• [TASK REQUIREMENTS]: Copy each entry precisely as written, and do not carry over the pictures.

• [DATASET ENTRIES]:
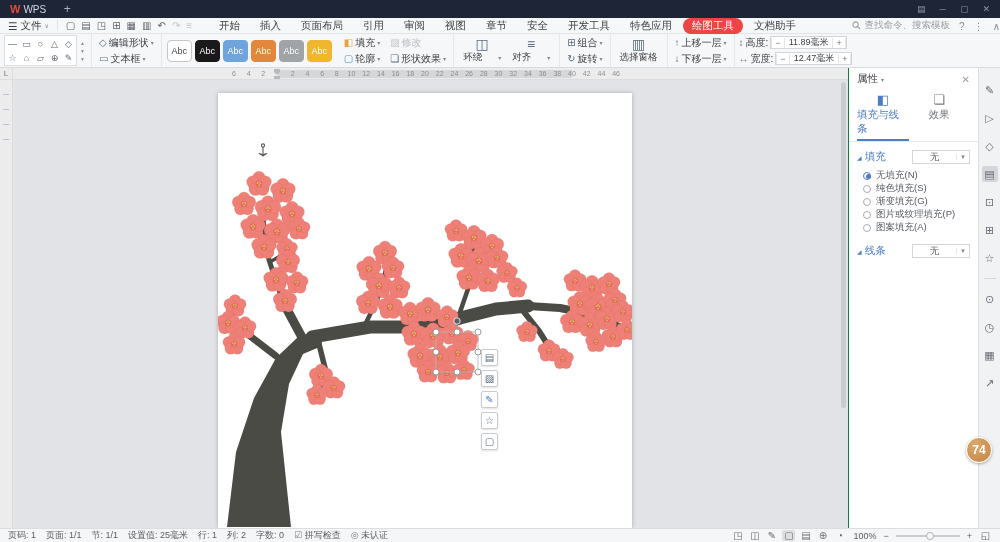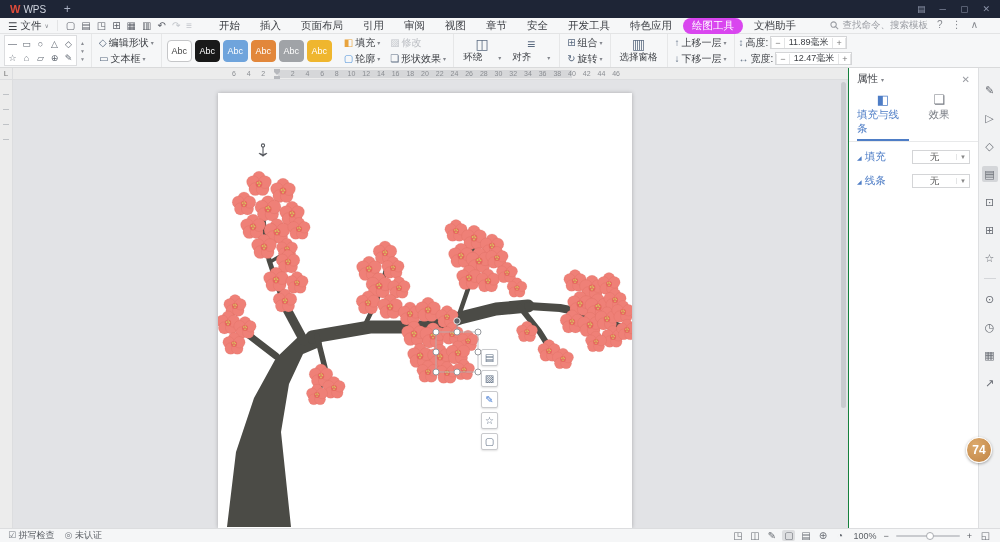--- a/index.html
+++ b/index.html
@@ -21,7 +21,7 @@
   .qicons .gi.disabled{color:#c3c6cb;}
   .rtabs{display:flex;gap:2px;margin-left:10px;}
   .rtab{padding:1px 9px;color:#3c3f44;cursor:pointer;border-radius:8px;}
-  .rtab.active{background:#d946ef;color:#fff;}
+  .rtab.active{background:#ef4444;color:#fff;}
   .mb-right{margin-left:auto;display:flex;align-items:flex-start;gap:9px;padding-right:22px;color:#86898f;font-size:10px;}
   .search{display:flex;align-items:center;gap:4px;color:#9a9da3;font-size:9.5px;}
   

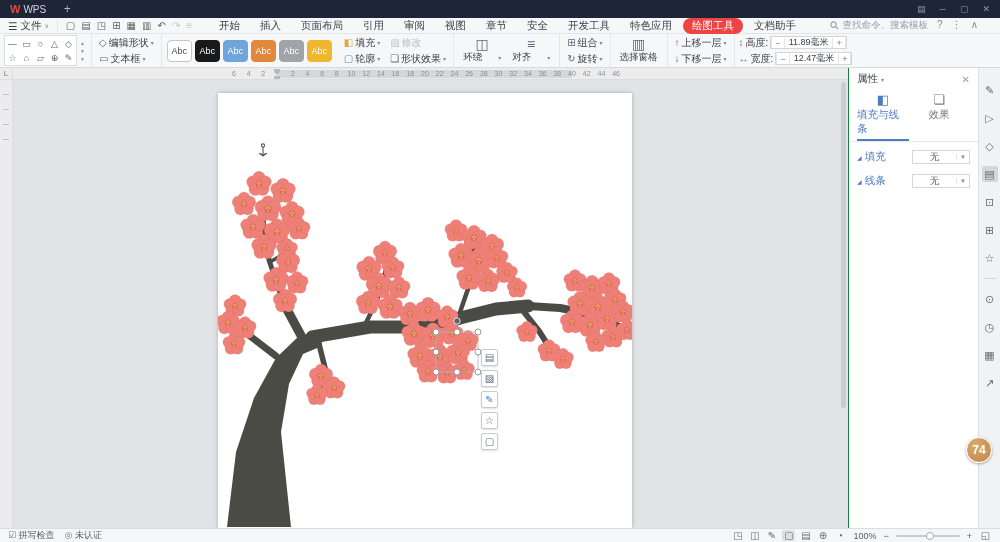--- a/index.html
+++ b/index.html
@@ -22,7 +22,7 @@
   .rtabs{display:flex;gap:2px;margin-left:10px;}
   .rtab{padding:1px 9px;color:#3c3f44;cursor:pointer;border-radius:8px;}
   .rtab.active{background:#ef4444;color:#fff;}
-  .mb-right{margin-left:auto;display:flex;align-items:flex-start;gap:9px;padding-right:22px;color:#86898f;font-size:10px;}
+  .mb-right{margin-left:auto;display:flex;align-items:flex-end;gap:9px;padding-right:0;color:#86898f;font-size:10px;}
   .search{display:flex;align-items:center;gap:4px;color:#9a9da3;font-size:9.5px;}
   
   .toolbar{position:absolute;left:0;top:34px;width:100%;height:34px;background:#f6f7f8;border-bottom:1px solid #d9dadb;display:flex;align-items:stretch;font-size:10px;}

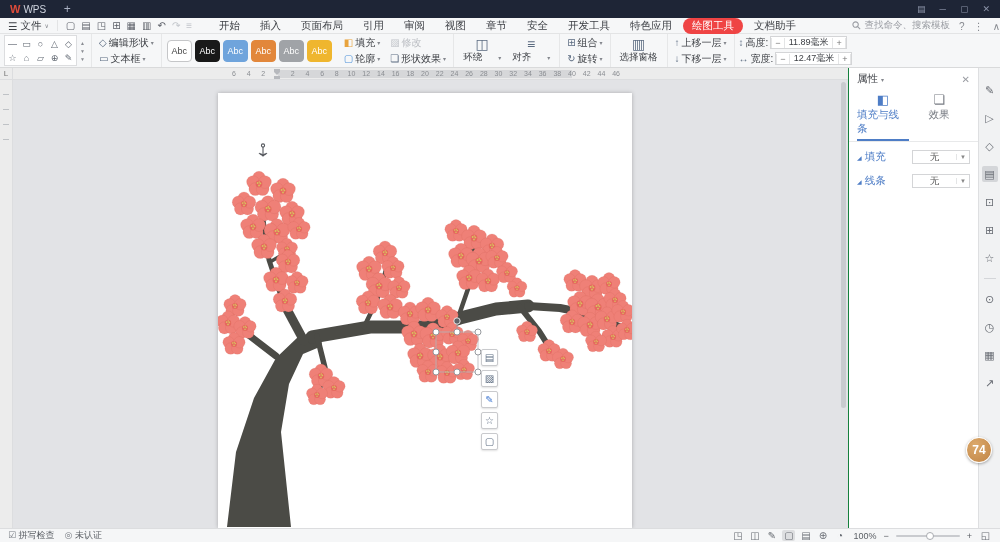--- a/index.html
+++ b/index.html
@@ -505,6 +505,28 @@
           <i>▼</i>
         </span>
     </div>
+    <div class="radios">
+        <div class="radio sel">
+          <span class="rdot"></span>
+          <span>无填充(N)</span>
+        </div>
+        <div class="radio">
+          <span class="rdot"></span>
+          <span>纯色填充(S)</span>
+        </div>
+        <div class="radio">
+          <span class="rdot"></span>
+          <span>渐变填充(G)</span>
+        </div>
+        <div class="radio">
+          <span class="rdot"></span>
+          <span>图片或纹理填充(P)</span>
+        </div>
+        <div class="radio">
+          <span class="rdot"></span>
+          <span>图案填充(A)</span>
+        </div>
+      </div>
     <div class="psec">
       <span class="tri">◢</span>
       <span>线条</span>

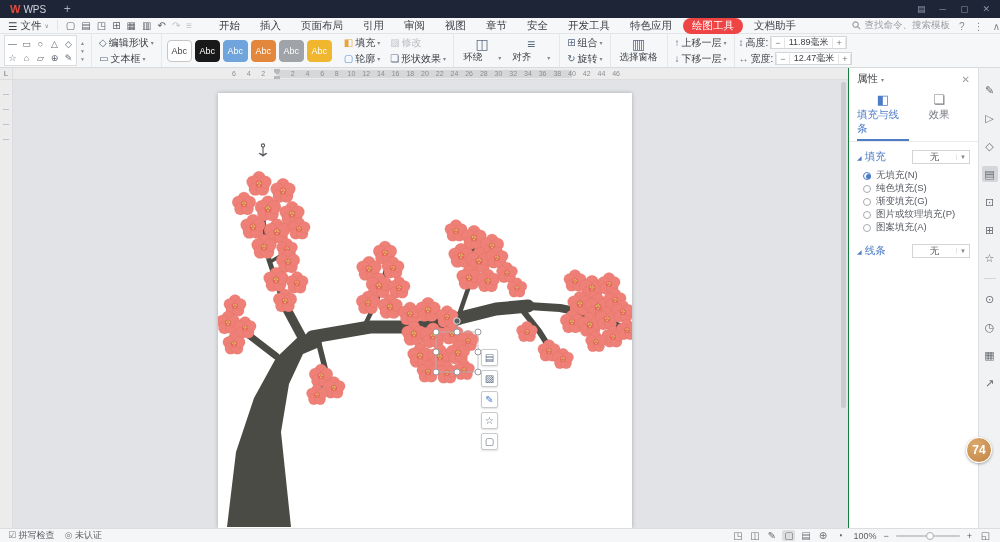--- a/index.html
+++ b/index.html
@@ -555,6 +555,15 @@
 
   <div class="statusbar">
     <div class="st-left">
+      <span style="display:flex;gap:10px;">
+          <span>页码: 1</span>
+          <span>页面: 1/1</span>
+          <span>节: 1/1</span>
+          <span>设置值: 25毫米</span>
+          <span>行: 1</span>
+          <span>列: 2</span>
+          <span>字数: 0</span>
+        </span>
       <span><span class="sticon">☑ </span><span>拼写检查</span></span>
       <span><span class="sticon">◎ </span><span>未认证</span></span>
     </div>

• [WRITTEN RESPONSE]:
--- a/index.html
+++ b/index.html
@@ -21,7 +21,7 @@
   .qicons .gi.disabled{color:#c3c6cb;}
   .rtabs{display:flex;gap:2px;margin-left:10px;}
   .rtab{padding:1px 9px;color:#3c3f44;cursor:pointer;border-radius:8px;}
-  .rtab.active{background:#d946ef;color:#fff;}
+  .rtab.active{background:#ef4444;color:#fff;}
   .mb-right{margin-left:auto;display:flex;align-items:flex-start;gap:9px;padding-right:22px;color:#86898f;font-size:10px;}
   .search{display:flex;align-items:center;gap:4px;color:#9a9da3;font-size:9.5px;}
   

--- a/index.html
+++ b/index.html
@@ -22,7 +22,7 @@
   .rtabs{display:flex;gap:2px;margin-left:10px;}
   .rtab{padding:1px 9px;color:#3c3f44;cursor:pointer;border-radius:8px;}
   .rtab.active{background:#ef4444;color:#fff;}
-  .mb-right{margin-left:auto;display:flex;align-items:flex-start;gap:9px;padding-right:22px;color:#86898f;font-size:10px;}
+  .mb-right{margin-left:auto;display:flex;align-items:flex-end;gap:9px;padding-right:0;color:#86898f;font-size:10px;}
   .search{display:flex;align-items:center;gap:4px;color:#9a9da3;font-size:9.5px;}
   
   .toolbar{position:absolute;left:0;top:34px;width:100%;height:34px;background:#f6f7f8;border-bottom:1px solid #d9dadb;display:flex;align-items:stretch;font-size:10px;}

--- a/index.html
+++ b/index.html
@@ -505,6 +505,28 @@
           <i>▼</i>
         </span>
     </div>
+    <div class="radios">
+        <div class="radio sel">
+          <span class="rdot"></span>
+          <span>无填充(N)</span>
+        </div>
+        <div class="radio">
+          <span class="rdot"></span>
+          <span>纯色填充(S)</span>
+        </div>
+        <div class="radio">
+          <span class="rdot"></span>
+          <span>渐变填充(G)</span>
+        </div>
+        <div class="radio">
+          <span class="rdot"></span>
+          <span>图片或纹理填充(P)</span>
+        </div>
+        <div class="radio">
+          <span class="rdot"></span>
+          <span>图案填充(A)</span>
+        </div>
+      </div>
     <div class="psec">
       <span class="tri">◢</span>
       <span>线条</span>

--- a/index.html
+++ b/index.html
@@ -555,6 +555,15 @@
 
   <div class="statusbar">
     <div class="st-left">
+      <span style="display:flex;gap:10px;">
+          <span>页码: 1</span>
+          <span>页面: 1/1</span>
+          <span>节: 1/1</span>
+          <span>设置值: 25毫米</span>
+          <span>行: 1</span>
+          <span>列: 2</span>
+          <span>字数: 0</span>
+        </span>
       <span><span class="sticon">☑ </span><span>拼写检查</span></span>
       <span><span class="sticon">◎ </span><span>未认证</span></span>
     </div>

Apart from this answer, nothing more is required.